To make the subtle red flags less subtle, read on.
You are looking for a sign.
You are searching for something substantial to help you decide. The person you are probably thinking about while reading this or the person who made you Google for red flags — that’s the person. If you are looking for a red flag, that’s probably the simplest red flag.
Everything came together fast.
You skip a lot of the steps to a budding relationship. You two dove right in. They might have had a huge part to play in the “yes” to the relationship. Considerably less time was spent being friends or getting to know each other.
When it’s good, it’s good but when it’s bad, it’s horrible.
This is a line I’ve thought about a lot during the relationship. It wasn’t as if every single day was bad — a chunk of it was still there were plenty of good days. It’s easy to overlook the bad that way. But, no. Pay careful attention to the so-called good days, are there sprinkles of negative feelings, behaviours and/or thoughts?
The relationship relies heavily on one aspect.
Money? Sex? Security? Status? There’s usually a key element the relationship banks on. This element bleeds into all the other elements. It wouldn’t seem like such a serious thing because we all have preferences. But, you’ll notice that when you remove that aspect from the equation, most of the relationship is void.
You are trying to change each other.
Not grow, change. There are foundational incompatibilities that you two try to fix by changing yourselves to fit into each other. Sounds rather romantic? Not really.

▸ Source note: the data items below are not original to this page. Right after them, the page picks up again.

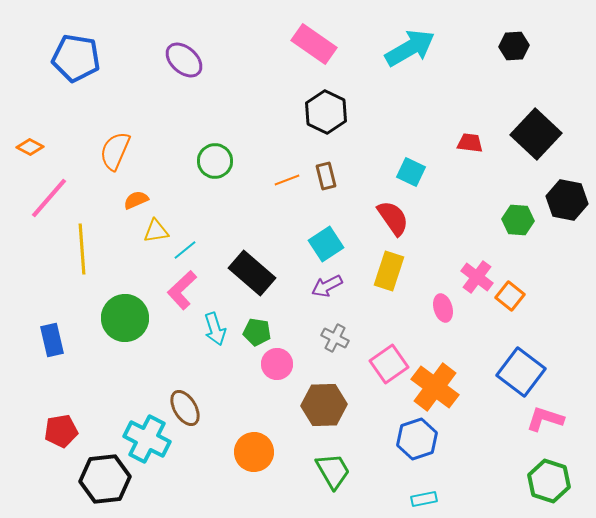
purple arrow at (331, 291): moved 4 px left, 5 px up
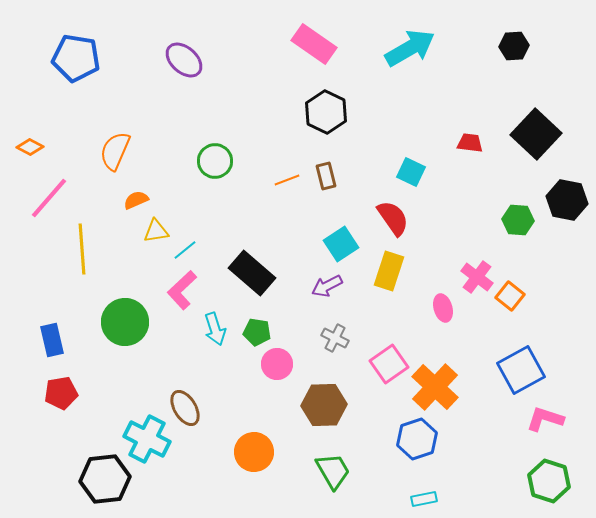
cyan square at (326, 244): moved 15 px right
green circle at (125, 318): moved 4 px down
blue square at (521, 372): moved 2 px up; rotated 24 degrees clockwise
orange cross at (435, 387): rotated 6 degrees clockwise
red pentagon at (61, 431): moved 38 px up
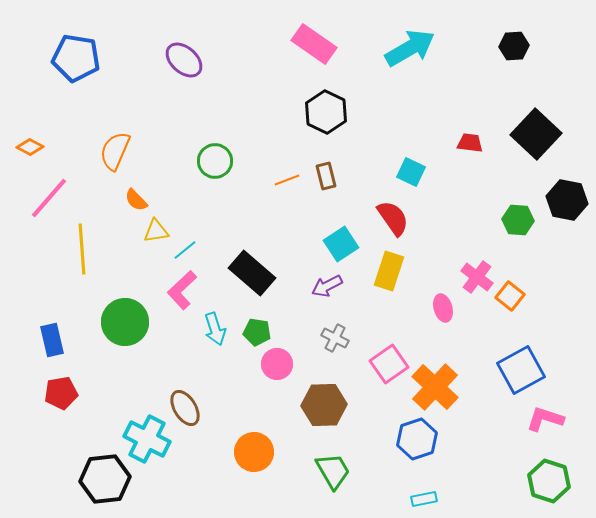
orange semicircle at (136, 200): rotated 110 degrees counterclockwise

Change comes from within; it can be facilitated by those we value but don’t parent your partner.
Listen to your body.
There could be subtle yet distinct physiological reactions of discomfort. For me, it was a slightly raised heartbeat and quivering hands. This is not normal. Don’t dismiss it as a reaction. It could be your body’s mental expression.
You lie, consistently and in small ways.
You lie to the person because you feel scared to speak the truth. You lie to the others because you want to protect their impression of the person. Either way, you lie. You lie until the lies pile on and put a strain on you and the relationship you are lying for.
You are confused.
There would be these moments: you don’t feel understood, you don’t understand them, you don’t understand what just happened or you don’t understand what you agreed to. It makes you feel small and as if things are spiralling out.
They take the blame with conditions.
They apologize. They do. “But… if you hadn’t….then I wouldn’t have.” They wriggle their way out of fully acknowledging situations and mistakes. And the worst part? You buy into it. You make excuses for their behavior and think that you are the core of every fight!
They are talkers.
When you start believing you cause all the problems, you may actually start acting that way. They tend to bring out the worst in you. They do all this using: their words. They are expressive, careful in their choice of words and do a whole lot of talking. On some occasions, you find it interesting and others, droning — there’s rarely an in-between.
They create an “us vs. them” setting.
Throughout their persuasive talks, they would’ve sowed the idea that the two of you are one. Us against the world. Add an endearment. Us against the world, baby! Perfect. It would feel that way too because they would’ve strategically isolated you in a way that it’s literally you two.
Early warning signs of a toxic relationship are there but it’s not easy to leave
It’s not exactly a “between a rock and a hard place” kind of situation. Because leaving them is the best option for you. But, anything is easier said than done. So, yes. It’s going to be a difficult choice where both paths seem unpleasant. I suppose it’s better to take the path that allows you to remain. Relationships that show red flags will take you away from yourself in the long run. Nobody wants that — not for themselves or for others.